**Instructions to follow:**
When you reach the line containing "Utilizare: monitorizarea climatului" in the data below, begin returning lines exactly as written, and stop once the line containing "d’épanouissement pour les génération" has been returned.

Recorded data
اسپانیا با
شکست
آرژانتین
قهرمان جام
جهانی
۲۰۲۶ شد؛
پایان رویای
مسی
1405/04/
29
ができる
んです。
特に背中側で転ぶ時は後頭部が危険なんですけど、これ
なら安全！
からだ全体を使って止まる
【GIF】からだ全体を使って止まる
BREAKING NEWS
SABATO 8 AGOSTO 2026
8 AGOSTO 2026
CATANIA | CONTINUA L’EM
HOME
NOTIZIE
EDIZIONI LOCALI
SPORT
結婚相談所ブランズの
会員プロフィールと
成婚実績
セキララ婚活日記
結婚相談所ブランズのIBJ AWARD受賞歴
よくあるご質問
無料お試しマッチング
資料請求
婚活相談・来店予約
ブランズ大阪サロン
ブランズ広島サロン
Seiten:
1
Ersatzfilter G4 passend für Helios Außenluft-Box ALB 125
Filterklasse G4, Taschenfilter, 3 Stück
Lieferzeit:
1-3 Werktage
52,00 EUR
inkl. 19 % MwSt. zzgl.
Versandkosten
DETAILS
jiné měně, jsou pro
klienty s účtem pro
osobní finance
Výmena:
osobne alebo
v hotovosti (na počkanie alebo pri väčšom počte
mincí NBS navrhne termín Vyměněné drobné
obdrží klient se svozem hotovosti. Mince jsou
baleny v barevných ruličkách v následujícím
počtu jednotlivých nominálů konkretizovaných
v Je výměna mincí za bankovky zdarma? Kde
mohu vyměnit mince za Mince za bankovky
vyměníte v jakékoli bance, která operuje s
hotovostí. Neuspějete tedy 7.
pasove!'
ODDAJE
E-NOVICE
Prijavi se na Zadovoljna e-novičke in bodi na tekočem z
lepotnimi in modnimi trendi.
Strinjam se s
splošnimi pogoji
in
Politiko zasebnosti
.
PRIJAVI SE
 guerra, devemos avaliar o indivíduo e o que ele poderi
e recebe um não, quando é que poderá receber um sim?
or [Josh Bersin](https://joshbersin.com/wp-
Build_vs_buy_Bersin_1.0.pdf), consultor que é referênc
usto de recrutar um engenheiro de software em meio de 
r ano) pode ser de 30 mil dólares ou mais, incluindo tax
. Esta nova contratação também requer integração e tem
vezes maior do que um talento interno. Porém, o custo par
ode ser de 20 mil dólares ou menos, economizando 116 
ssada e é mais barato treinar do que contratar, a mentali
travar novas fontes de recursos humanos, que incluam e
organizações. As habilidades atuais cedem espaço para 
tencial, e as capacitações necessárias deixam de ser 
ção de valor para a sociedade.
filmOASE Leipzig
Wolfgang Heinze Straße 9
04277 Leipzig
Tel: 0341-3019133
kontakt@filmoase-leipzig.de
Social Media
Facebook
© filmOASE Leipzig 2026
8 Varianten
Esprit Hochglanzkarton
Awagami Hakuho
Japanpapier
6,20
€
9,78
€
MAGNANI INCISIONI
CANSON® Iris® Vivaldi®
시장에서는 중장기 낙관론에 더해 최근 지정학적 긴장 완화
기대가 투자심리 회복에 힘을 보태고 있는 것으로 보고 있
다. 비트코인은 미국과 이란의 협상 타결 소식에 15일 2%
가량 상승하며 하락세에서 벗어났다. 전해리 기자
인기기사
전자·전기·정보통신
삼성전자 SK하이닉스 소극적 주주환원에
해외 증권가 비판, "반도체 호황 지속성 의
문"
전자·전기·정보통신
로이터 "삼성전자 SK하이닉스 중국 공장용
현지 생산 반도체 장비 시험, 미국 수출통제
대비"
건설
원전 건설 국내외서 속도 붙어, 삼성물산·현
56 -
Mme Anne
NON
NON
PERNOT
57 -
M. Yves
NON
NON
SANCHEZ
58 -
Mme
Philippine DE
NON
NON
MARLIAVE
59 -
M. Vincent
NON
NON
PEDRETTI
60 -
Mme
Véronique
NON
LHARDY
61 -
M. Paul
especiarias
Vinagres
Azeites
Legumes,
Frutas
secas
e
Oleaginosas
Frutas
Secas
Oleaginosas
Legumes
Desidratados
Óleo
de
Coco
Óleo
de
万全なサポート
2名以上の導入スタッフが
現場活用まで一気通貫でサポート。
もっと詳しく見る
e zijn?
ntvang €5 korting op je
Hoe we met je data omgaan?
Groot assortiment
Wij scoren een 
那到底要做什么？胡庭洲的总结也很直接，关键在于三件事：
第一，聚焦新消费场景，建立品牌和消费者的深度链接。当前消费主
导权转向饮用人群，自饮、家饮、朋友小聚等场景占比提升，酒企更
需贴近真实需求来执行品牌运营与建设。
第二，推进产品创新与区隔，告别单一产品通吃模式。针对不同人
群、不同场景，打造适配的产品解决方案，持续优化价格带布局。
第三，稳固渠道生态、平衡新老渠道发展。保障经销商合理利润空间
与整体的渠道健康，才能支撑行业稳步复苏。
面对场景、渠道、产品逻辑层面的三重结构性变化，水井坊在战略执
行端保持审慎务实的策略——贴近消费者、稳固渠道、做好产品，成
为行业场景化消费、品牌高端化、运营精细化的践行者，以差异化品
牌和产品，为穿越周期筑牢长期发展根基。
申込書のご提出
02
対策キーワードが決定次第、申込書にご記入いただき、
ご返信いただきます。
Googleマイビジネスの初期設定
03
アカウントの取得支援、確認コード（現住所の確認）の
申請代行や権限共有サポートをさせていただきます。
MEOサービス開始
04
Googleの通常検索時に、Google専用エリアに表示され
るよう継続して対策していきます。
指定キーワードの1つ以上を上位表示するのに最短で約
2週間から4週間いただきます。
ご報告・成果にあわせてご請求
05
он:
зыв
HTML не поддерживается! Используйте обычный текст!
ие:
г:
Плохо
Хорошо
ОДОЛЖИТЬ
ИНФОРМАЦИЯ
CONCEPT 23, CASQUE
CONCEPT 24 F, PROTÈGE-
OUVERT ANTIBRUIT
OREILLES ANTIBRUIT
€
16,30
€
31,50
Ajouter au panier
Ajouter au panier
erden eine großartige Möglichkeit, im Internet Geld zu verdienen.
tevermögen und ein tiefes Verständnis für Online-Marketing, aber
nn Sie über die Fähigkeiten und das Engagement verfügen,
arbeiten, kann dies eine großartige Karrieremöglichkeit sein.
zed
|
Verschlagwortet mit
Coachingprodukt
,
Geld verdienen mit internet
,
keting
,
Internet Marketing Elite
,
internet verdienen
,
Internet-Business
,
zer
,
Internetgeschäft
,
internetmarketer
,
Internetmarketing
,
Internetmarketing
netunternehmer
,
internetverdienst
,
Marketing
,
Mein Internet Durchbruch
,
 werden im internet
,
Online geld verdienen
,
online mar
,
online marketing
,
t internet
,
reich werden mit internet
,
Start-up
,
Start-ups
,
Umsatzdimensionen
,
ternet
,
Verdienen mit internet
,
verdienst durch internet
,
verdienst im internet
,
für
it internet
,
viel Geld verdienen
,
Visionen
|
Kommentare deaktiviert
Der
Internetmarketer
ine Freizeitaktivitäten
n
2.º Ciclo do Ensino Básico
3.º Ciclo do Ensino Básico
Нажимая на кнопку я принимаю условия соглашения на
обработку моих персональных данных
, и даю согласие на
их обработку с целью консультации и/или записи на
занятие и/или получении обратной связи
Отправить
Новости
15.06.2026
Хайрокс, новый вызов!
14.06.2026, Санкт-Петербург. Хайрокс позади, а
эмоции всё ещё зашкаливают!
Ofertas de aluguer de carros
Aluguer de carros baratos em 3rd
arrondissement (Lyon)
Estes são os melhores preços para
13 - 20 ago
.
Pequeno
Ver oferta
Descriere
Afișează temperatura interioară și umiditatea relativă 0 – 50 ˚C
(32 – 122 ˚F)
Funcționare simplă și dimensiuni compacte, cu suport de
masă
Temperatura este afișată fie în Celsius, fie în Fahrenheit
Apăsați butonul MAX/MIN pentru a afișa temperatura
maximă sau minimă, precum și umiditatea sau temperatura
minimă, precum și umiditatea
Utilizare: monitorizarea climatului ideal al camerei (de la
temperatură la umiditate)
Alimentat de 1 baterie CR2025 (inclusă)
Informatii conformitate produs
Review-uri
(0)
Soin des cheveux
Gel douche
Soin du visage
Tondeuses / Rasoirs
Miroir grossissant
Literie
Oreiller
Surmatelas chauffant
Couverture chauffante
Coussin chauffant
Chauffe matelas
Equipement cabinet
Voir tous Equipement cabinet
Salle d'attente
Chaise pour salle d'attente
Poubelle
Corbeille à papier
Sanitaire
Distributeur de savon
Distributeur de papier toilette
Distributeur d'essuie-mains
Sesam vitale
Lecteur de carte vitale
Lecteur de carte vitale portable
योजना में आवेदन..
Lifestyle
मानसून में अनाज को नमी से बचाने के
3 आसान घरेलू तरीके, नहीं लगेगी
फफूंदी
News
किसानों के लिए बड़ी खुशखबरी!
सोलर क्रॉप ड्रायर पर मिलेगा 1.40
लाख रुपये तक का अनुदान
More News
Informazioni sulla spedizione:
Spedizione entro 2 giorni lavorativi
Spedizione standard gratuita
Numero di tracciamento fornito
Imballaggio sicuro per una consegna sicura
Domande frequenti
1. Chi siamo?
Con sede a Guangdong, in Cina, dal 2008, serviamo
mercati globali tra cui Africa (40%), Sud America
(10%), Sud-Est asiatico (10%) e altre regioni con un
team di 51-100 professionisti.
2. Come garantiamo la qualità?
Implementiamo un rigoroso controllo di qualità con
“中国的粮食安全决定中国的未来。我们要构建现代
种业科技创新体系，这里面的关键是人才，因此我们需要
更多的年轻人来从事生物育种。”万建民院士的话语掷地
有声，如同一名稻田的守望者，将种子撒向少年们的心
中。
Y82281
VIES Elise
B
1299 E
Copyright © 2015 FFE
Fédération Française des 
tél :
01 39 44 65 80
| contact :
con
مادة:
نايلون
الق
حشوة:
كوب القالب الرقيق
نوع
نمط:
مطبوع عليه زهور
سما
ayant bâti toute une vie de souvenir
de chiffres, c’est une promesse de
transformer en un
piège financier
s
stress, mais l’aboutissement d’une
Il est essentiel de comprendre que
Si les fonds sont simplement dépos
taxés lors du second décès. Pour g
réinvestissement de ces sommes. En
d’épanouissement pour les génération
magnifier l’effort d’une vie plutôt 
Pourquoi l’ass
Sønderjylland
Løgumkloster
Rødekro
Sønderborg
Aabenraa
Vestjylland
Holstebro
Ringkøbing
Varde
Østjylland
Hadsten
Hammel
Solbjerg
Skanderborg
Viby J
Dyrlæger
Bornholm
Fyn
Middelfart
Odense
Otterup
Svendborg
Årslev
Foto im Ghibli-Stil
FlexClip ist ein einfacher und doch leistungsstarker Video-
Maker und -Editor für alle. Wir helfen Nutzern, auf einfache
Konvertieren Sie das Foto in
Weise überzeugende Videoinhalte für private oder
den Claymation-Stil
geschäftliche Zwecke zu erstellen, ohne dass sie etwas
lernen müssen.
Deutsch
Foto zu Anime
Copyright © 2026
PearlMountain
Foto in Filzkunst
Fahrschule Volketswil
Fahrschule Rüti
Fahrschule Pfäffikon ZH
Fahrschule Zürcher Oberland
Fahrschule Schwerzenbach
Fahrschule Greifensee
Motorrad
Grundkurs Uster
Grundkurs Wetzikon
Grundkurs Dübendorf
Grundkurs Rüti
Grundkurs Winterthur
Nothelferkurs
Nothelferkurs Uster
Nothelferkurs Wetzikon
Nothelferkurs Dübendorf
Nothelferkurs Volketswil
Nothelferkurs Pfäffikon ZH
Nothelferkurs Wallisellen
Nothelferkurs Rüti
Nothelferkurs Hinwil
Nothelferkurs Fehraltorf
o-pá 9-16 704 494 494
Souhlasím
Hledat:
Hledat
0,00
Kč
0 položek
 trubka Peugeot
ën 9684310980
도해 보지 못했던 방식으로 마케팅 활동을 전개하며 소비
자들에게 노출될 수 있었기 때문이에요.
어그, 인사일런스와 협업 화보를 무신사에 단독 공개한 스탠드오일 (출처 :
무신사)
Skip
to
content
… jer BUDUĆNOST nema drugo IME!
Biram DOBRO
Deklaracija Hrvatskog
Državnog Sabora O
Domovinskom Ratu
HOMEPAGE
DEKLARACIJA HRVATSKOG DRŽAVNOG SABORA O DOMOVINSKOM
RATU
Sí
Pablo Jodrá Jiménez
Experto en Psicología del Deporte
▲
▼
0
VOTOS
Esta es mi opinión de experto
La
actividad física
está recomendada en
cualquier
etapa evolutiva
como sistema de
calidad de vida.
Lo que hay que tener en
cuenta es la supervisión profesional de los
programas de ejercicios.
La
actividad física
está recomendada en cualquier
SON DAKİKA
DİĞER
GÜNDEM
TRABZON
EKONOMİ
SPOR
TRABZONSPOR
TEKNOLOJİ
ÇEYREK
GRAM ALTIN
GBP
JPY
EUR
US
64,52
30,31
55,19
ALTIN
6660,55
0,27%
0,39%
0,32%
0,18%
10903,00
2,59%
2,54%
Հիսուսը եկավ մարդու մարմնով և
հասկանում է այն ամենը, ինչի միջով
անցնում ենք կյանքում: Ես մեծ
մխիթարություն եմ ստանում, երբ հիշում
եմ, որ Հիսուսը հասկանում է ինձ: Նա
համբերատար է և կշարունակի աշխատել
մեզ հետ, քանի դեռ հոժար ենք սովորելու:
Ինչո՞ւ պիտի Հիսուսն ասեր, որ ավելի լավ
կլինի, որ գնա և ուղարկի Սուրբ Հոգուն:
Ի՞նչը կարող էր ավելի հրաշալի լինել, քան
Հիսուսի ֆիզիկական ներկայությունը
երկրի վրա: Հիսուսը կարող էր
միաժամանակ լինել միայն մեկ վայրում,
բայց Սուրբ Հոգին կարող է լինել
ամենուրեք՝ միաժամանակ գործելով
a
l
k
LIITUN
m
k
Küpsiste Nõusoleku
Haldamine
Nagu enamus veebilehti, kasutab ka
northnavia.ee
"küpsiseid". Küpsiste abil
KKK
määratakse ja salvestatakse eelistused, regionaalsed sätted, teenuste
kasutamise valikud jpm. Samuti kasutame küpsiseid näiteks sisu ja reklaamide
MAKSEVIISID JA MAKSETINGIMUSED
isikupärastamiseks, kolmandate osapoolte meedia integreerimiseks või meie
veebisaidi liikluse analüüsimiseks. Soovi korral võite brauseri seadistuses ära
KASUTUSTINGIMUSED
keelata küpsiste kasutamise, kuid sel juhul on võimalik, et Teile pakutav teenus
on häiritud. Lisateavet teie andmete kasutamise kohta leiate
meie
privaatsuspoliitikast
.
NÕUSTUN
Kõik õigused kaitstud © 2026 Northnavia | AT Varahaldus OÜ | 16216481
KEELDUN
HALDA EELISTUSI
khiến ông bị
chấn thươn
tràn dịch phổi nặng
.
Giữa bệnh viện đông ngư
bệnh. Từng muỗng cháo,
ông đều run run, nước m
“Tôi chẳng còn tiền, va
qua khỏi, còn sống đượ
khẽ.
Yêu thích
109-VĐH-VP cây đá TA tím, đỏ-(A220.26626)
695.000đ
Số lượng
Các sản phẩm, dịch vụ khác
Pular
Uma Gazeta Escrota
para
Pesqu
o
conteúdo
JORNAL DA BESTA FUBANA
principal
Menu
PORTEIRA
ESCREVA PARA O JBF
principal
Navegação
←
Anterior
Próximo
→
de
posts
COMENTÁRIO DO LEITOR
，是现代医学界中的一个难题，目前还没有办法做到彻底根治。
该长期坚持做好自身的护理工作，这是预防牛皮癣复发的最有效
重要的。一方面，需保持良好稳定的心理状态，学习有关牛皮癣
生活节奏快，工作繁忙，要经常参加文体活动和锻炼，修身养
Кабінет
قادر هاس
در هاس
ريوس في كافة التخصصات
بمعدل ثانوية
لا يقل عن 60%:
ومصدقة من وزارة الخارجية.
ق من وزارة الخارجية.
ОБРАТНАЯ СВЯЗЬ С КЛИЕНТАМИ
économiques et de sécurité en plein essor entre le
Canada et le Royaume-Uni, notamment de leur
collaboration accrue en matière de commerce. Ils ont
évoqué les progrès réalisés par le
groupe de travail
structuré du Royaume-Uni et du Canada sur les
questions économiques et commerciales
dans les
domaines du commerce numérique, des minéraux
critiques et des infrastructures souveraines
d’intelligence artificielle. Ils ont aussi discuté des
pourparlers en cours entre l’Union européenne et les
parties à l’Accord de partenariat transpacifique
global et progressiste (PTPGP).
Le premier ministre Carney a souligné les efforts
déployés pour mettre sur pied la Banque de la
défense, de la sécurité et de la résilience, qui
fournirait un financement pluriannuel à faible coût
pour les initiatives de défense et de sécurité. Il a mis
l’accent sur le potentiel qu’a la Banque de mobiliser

**Result of this exercise:**
Utilizare: monitorizarea climatului ideal al camerei (de la
temperatură la umiditate)
Alimentat de 1 baterie CR2025 (inclusă)
Informatii conformitate produs
Review-uri
(0)
Soin des cheveux
Gel douche
Soin du visage
Tondeuses / Rasoirs
Miroir grossissant
Literie
Oreiller
Surmatelas chauffant
Couverture chauffante
Coussin chauffant
Chauffe matelas
Equipement cabinet
Voir tous Equipement cabinet
Salle d'attente
Chaise pour salle d'attente
Poubelle
Corbeille à papier
Sanitaire
Distributeur de savon
Distributeur de papier toilette
Distributeur d'essuie-mains
Sesam vitale
Lecteur de carte vitale
Lecteur de carte vitale portable
योजना में आवेदन..
Lifestyle
मानसून में अनाज को नमी से बचाने के
3 आसान घरेलू तरीके, नहीं लगेगी
फफूंदी
News
किसानों के लिए बड़ी खुशखबरी!
सोलर क्रॉप ड्रायर पर मिलेगा 1.40
लाख रुपये तक का अनुदान
More News
Informazioni sulla spedizione:
Spedizione entro 2 giorni lavorativi
Spedizione standard gratuita
Numero di tracciamento fornito
Imballaggio sicuro per una consegna sicura
Domande frequenti
1. Chi siamo?
Con sede a Guangdong, in Cina, dal 2008, serviamo
mercati globali tra cui Africa (40%), Sud America
(10%), Sud-Est asiatico (10%) e altre regioni con un
team di 51-100 professionisti.
2. Come garantiamo la qualità?
Implementiamo un rigoroso controllo di qualità con
“中国的粮食安全决定中国的未来。我们要构建现代
种业科技创新体系，这里面的关键是人才，因此我们需要
更多的年轻人来从事生物育种。”万建民院士的话语掷地
有声，如同一名稻田的守望者，将种子撒向少年们的心
中。
Y82281
VIES Elise
B
1299 E
Copyright © 2015 FFE
Fédération Française des 
tél :
01 39 44 65 80
| contact :
con
مادة:
نايلون
الق
حشوة:
كوب القالب الرقيق
نوع
نمط:
مطبوع عليه زهور
سما
ayant bâti toute une vie de souvenir
de chiffres, c’est une promesse de
transformer en un
piège financier
s
stress, mais l’aboutissement d’une
Il est essentiel de comprendre que
Si les fonds sont simplement dépos
taxés lors du second décès. Pour g
réinvestissement de ces sommes. En
d’épanouissement pour les génération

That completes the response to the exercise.